I’m a little unsure about M. O. Walsh’s debut My Sunshine Away which comes garlanded with praise from an extraordinary range of authors including the likes of Kathryn Stockett, Matthew Thomas and Anne Rice, to name but a few. Set in Louisiana in the ‘80s, it’s narrated by a fourteen-year-old who’s in love with Lindy Simpson, raped on her way home from school one summer day. Worryingly, we may be in The Lovely Bones territory, here, but so many writers have extolled the beauty of Walsh’s writing that I’m willing to give it a try.

Benjamin Markovits’ You Don’t Have to Live Like This sounds entirely different. Greg Marnier is an American academic who has somehow landed up in Aberystwyth. At his college reunion, addled with jet lag and drink, he’s persuaded by a wealthy old friend that the derelict neighbourhoods of Detroit may offer him a way out. Robert’s plan is to buy up swathes of the boarded-up city and build a new America but several of the owners fail to share his vision. Clashes follow in what sounds like an interesting novel.A Hanging at Cinder Bottom

Several years ago I read and thoroughly enjoyed Glenn Taylor’s The Ballad of Trenchmouth Taggart. His new novel, A Hanging at Cinder Bottomis set during the boom years of the West Virginia coal mining industry. Poker-playing Abe Baach returns to Keystone hoping for a reunion with his lover Goldie Toothman, madam of the local brothel, only to find his brother dead and his father’s saloon a shambles. Trenchmouth was a triumph so I’m looking forward to a rollicking good read.

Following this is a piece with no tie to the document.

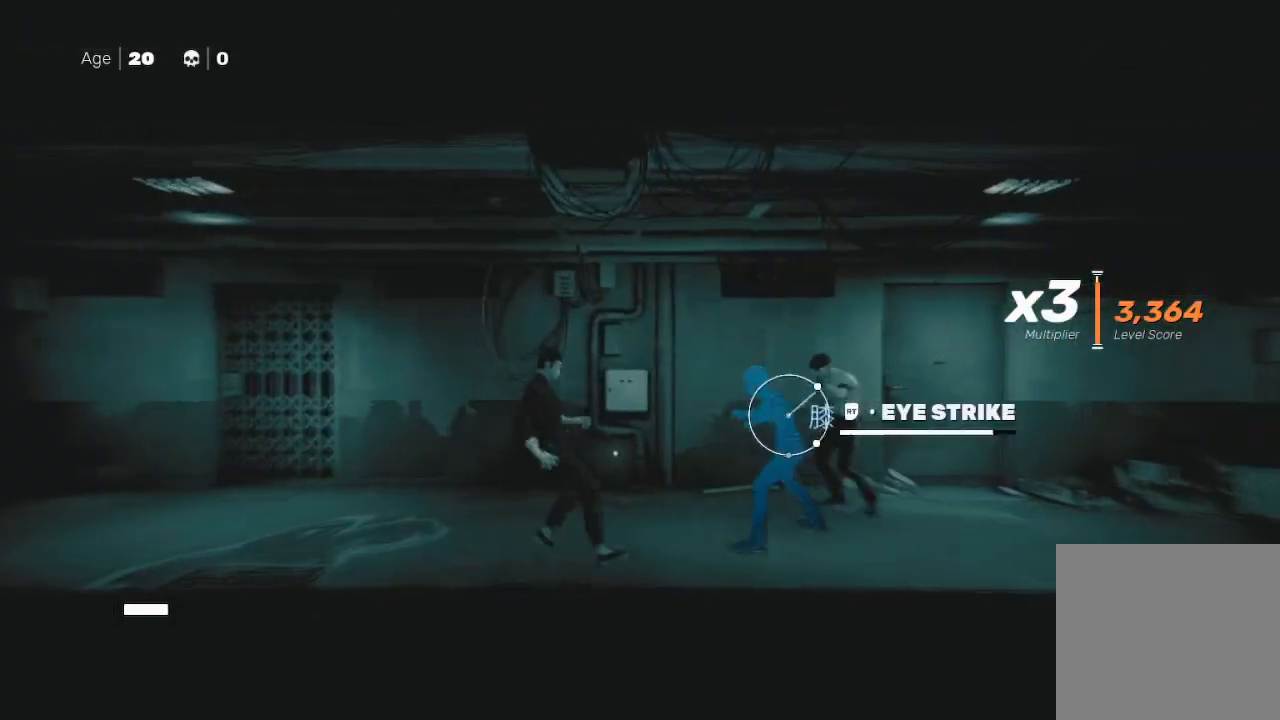
{"buttons": [], "left_stick": "center", "right_stick": "center", "events": [[33, "R2", "down"], [233, "R2", "up"], [433, "L2", "up"], [433, "left_stick", "center"]]}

I’ve had mixed feelings about Scarlett Thomas’ writing in the past – The End of Mr Y left me cold but I enjoyed Our Tragic Universe very much. Her new novel, The Seed Collectors, sees an extended family gathered to remember their Aunt Oleander. Each family member has been bequeathed a seed pod, but with the legacy comes secrets which may divide them irrevocably. It’s described as ‘revealing all that it means to be connected, to be part of a society, to be part of the universe and to be human’. Something of a tall order, then.

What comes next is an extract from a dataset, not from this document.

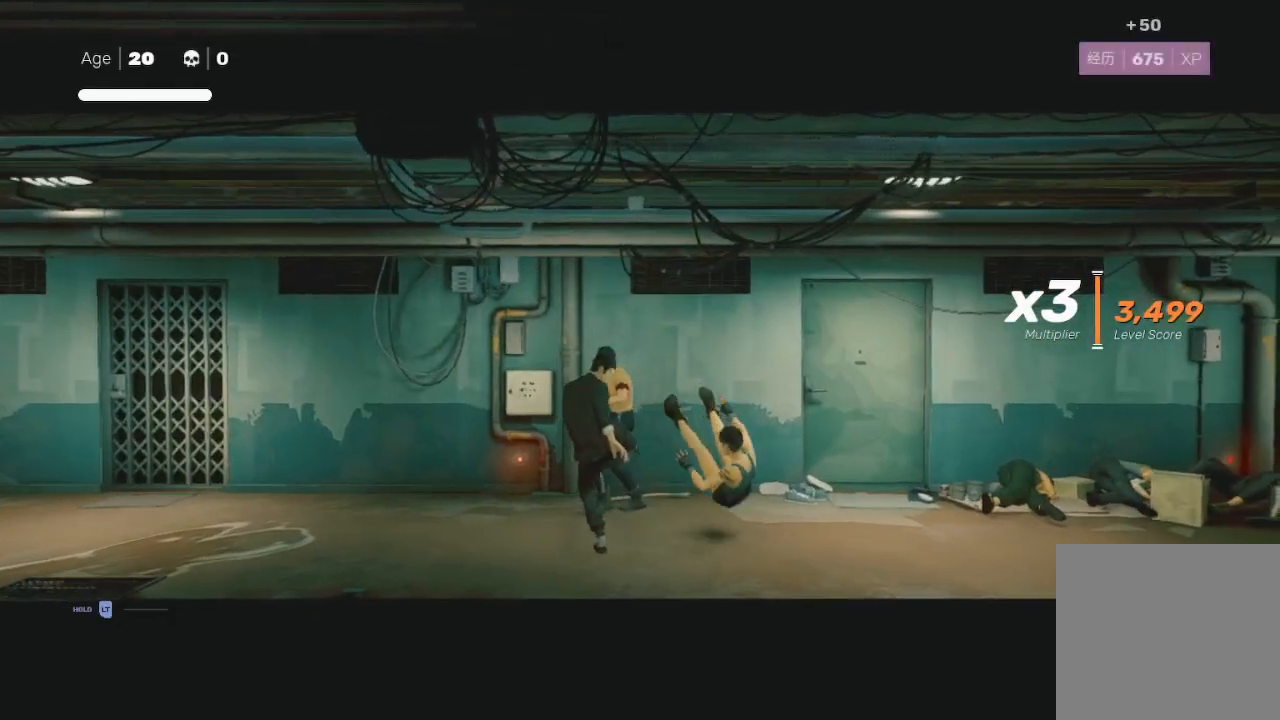
{"buttons": ["B"], "left_stick": "down-right", "right_stick": "center", "events": []}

The Night StagesSet in the ‘50s, my final choice for this instalment is Jane Urquhart’s The Night Stages which follows Tamara, now a civilian after flying as an auxiliary pilot during the war years and settled in the west of Ireland. Her long affair founders when her lover’s brother disappears after a cycle race, leaving Niall convinced he is to blame in some way. Tamara decides to go to New York, reflecting on what has become of her life and her lover’s as she waits out a fogbound layover in Newfoundland. Both A Map of Glass and Sanctuary Line were quietly beautiful novels – I’m hoping for the same from The Night Stages.